When it comes to the colossi themselves, they must use Wander’s ancient sword to reflect sunbeams that coalesce in the general direction of their quarry — a less-than-perfect indicator, especially when it points directly at a sheer cliff-face. But most damning of all, besides tracking down the next colossi, there’s almost no incentive for the player to roam around beyond the main trails, no treasure lurking on the edge of the map, no wayward non-player characters to pledge your allegiance to. In a gaming universe now conquered by the thrall of the open-world, Shadow has the gall to offer something distinct: an empty-world game.

That’s not to say that the Forbidden Land is entirely devoid of the traditional video game trappings: you can hunt lizards and scoff down their tails to give your all-important grip strength a tiny boost, or eat fruit from trees to augment your vitality. But these rewards remain divorced from the tyranny of the waypoint, requiring you to delve into distant corners in order to track them all down. (With some effort, you can eventually unlock a map that reveals their locations, but only after finishing the game.)

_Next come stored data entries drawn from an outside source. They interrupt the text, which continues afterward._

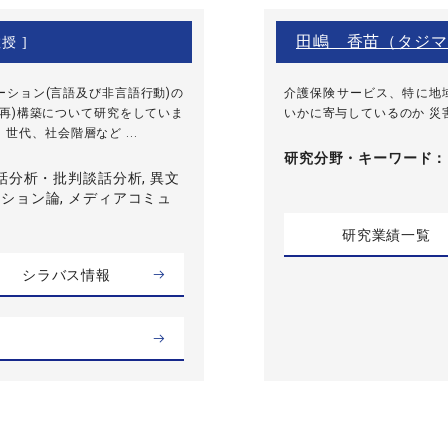
田嶋 香苗（タジマ
授 ]
ション(言語及び非言語行動)の
介護保険サービス、特に地
再)構築について研究をしていま
いかに寄与しているのか 災
代、社会階層など ...
研究分野・
キーワード
話分析・批判談話分析, 異文
ション論, メディアコミュ
研究業績一覧
シラバス情報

While these trifles offer a nominal reward for the effort spent — Shadow is far from a challenging game without them, even on “hard” - the act of exploration serves as its own reward. Though the hunt for the sixteen colossi takes you far afield, entire regions of the Forbidden Land remain unexplored on the critical path, including lush forests, glimmering lakes, and even a remote beach that bears a certain resemblance to an important locale in Ico, Ueda’s first game. In the PS2 original, there were no reward for viewing it, no achievement to pop — just a hidden connection lingering in the wings, waiting for curious players to stumble upon it.

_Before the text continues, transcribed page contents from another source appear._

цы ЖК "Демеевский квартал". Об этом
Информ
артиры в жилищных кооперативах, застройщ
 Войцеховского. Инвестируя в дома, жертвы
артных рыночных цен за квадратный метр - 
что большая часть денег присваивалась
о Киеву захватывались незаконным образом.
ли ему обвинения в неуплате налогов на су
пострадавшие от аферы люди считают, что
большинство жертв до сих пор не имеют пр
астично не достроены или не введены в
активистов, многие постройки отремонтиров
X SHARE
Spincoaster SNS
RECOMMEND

More than almost any game in the medium, Shadow of the Colossus cultivates this sense of intrigue, which most open-world games desperately lack. Maybe that’s why a handful of dedicated adventurers have kept exploring the Forbidden Land even now, more than a decade past the game’s original release, in search of a last big secret that they’ll never quite find. Led by YouTubers like Nomad Colossus, these die-hards have delved into the game’s code and uncovered unused colossi, relics of the game’s origins as a doomed online RPG. With this new version, Bluepoint decided to deliver a gift to these digital archaeologists, giving Nomad a shoutout in the credits and hiding 79 shining coins across the land. After a few days of digging, the community finally solved the puzzle: collecting all of them reveals a hidden Sword of Dormin, the god that Wander swears to serve at the game’s opening.

While it’s nice to finally give fans the closure they’ve been waiting so long for, I can’t help but wonder what Ueda himself would think about it. (His role in these changes is unclear — he left Sony to start his own studio in 2016, but he reportedly offered an undisclosed list of tweaks for the PS4 version.) In 2005, these players needed no incentive to dive into every corner of the game, leaping off colossi, or wind-surfing with the help of birds. In 2018 — well into the age of the Achievement — it seems that you need a shiny collectible to ensure you do the same, no matter how well-intentioned. Even the easter eggs are more pointed: the Ico beach now features a watermelon that confirms its role in the ending of Shadow’s predecessor, and a far-off cave now hides one of the barrels from Ueda’s recent The Last Guardian.

Whether these changes come from Ueda or not is irrelevant, really — in their zeal to please the loyal fans, the developers have eroded some of the air of mystery that first drew them to the game in the first place. Such is the danger of fiddling with imagination, even one’s own. Once you set it all in stone, the search ceases, and it becomes an answered question, a fact to remember, another waypoint to blindly chase down.

Steven T. Wright is a freelance critic and reporter based in Michigan.